**** READING TEXT

Rinsing with water after eating, especially after eating sugar, will help reduce the formation of plaque. Again, have a favorite water bottle or cup with water available where he is -- in front of the TV, in his room, whatever. Then it's easy to reach when he wants it, and it's no big deal if he doesn't.
There are some great kids' books that really explain what plaque is and how it works, on the bacterial level -- the scientific information. If you don't already have them, buy one or two of those books and just have them in your book collection -- that way the information is available as she happens upon it.
There are lots of different toothbrushes (including the electric/rotating toothbrushes), toothpastes, and mouthwash/rinse products out there that kids can try. There are also different gums that can help clean the teeth, and those Listermint papers kill some germs, too This doesn't have to be a big deal, but when you go shopping together, you can just let him pick out some of these things that look fun to him, and that way you'll have an assortment of different things at home.

********
**** INPUT DATA

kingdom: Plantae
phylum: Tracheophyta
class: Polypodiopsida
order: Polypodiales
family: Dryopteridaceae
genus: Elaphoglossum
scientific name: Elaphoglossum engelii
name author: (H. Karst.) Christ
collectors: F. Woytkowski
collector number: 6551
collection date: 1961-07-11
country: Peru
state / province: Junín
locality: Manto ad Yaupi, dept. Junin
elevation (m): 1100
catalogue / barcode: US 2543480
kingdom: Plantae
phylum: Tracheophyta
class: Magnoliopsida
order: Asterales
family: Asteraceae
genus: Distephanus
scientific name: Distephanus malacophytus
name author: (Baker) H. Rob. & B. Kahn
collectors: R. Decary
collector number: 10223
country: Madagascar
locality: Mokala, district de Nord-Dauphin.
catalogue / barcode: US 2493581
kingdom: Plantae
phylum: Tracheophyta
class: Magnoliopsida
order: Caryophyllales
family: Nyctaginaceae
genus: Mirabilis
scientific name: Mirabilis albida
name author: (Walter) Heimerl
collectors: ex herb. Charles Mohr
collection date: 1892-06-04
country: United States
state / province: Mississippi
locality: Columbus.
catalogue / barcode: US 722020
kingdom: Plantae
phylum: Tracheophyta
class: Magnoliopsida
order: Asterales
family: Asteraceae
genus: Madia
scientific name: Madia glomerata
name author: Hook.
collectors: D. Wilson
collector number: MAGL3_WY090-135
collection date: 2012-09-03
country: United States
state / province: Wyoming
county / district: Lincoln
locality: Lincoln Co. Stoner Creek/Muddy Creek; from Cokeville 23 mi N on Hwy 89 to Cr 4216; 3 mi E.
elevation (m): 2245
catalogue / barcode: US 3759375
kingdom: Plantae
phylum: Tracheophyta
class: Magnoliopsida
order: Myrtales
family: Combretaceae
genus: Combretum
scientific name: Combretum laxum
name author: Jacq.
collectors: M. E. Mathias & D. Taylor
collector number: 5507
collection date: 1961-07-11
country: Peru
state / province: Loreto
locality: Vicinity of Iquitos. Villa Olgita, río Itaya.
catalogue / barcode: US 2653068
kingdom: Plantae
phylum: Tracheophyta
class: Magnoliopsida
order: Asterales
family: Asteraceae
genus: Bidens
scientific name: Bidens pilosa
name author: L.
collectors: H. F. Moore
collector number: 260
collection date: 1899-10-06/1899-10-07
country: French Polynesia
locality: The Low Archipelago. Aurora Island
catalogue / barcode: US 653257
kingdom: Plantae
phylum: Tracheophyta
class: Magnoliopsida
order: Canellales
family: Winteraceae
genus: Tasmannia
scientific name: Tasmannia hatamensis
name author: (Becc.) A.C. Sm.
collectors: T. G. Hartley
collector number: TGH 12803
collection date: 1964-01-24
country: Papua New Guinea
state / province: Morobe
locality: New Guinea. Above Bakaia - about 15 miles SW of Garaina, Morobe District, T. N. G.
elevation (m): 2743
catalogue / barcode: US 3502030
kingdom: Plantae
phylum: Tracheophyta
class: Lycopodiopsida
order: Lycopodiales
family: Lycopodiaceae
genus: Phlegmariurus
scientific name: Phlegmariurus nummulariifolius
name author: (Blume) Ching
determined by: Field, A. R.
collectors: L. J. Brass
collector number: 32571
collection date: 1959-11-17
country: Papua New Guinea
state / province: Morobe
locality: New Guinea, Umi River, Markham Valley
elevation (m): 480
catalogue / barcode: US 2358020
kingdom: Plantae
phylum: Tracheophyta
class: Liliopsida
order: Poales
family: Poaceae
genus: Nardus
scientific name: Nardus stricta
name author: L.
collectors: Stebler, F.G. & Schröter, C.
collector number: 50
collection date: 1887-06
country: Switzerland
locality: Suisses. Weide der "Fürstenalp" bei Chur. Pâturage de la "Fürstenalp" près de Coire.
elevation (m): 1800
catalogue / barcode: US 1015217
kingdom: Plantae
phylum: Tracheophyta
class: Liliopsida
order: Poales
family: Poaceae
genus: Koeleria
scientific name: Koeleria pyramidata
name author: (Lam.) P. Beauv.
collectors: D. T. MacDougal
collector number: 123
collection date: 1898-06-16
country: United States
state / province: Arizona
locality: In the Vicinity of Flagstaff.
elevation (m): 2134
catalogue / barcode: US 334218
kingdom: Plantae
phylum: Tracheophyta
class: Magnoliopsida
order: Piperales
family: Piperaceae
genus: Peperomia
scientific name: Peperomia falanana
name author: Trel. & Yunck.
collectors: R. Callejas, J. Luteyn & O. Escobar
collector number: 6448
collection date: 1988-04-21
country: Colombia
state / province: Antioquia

********

> _PROBLEMS AND TASKS_
a. According to the text on children's tooth care, why should a favorite water bottle or cup be kept wherever the child is?
b. Resume the text on children's tooth care after its last sentence.

> _ANSWER SECTION_
a. That way it is easy to reach whenever the child wants it, and it is no big deal if the child doesn't.

b.
texture and taste of the toothpastes -- I think the activity itself just raises a *lot* of sensory issues for a lot of kids. At that age, when their mouth is still so related to pleasure and comfort and taste of food, it can feel very violating to put something relatively large and hard and prickly in there. I think as parents we can *start* the conversation there -- validating that it can be really unpleasant to do this thing.
One other thing you could try is, instead of using a toothbrush, use a wet washcloth with toothpaste, pushed over his teeth by one finger. It might feel gentler and more in control.
Pat
chisaomom 01-14-2008, 10:35 PM We told 4yo DD it was her choice but explained what happens when you don't brush your teeth or wash your hands. We try to make a game out of it for those times when she's too tired or rushed to make a good choice. We sometimes count in funny voices or I let her argue with me about why I should wash my hands. We try to build in some silliness (I might start out with: "I pet a lion today and it sure needed a bath, I should probably wash my hands." and her imagination goes wild!) so she ends up laughing while washing.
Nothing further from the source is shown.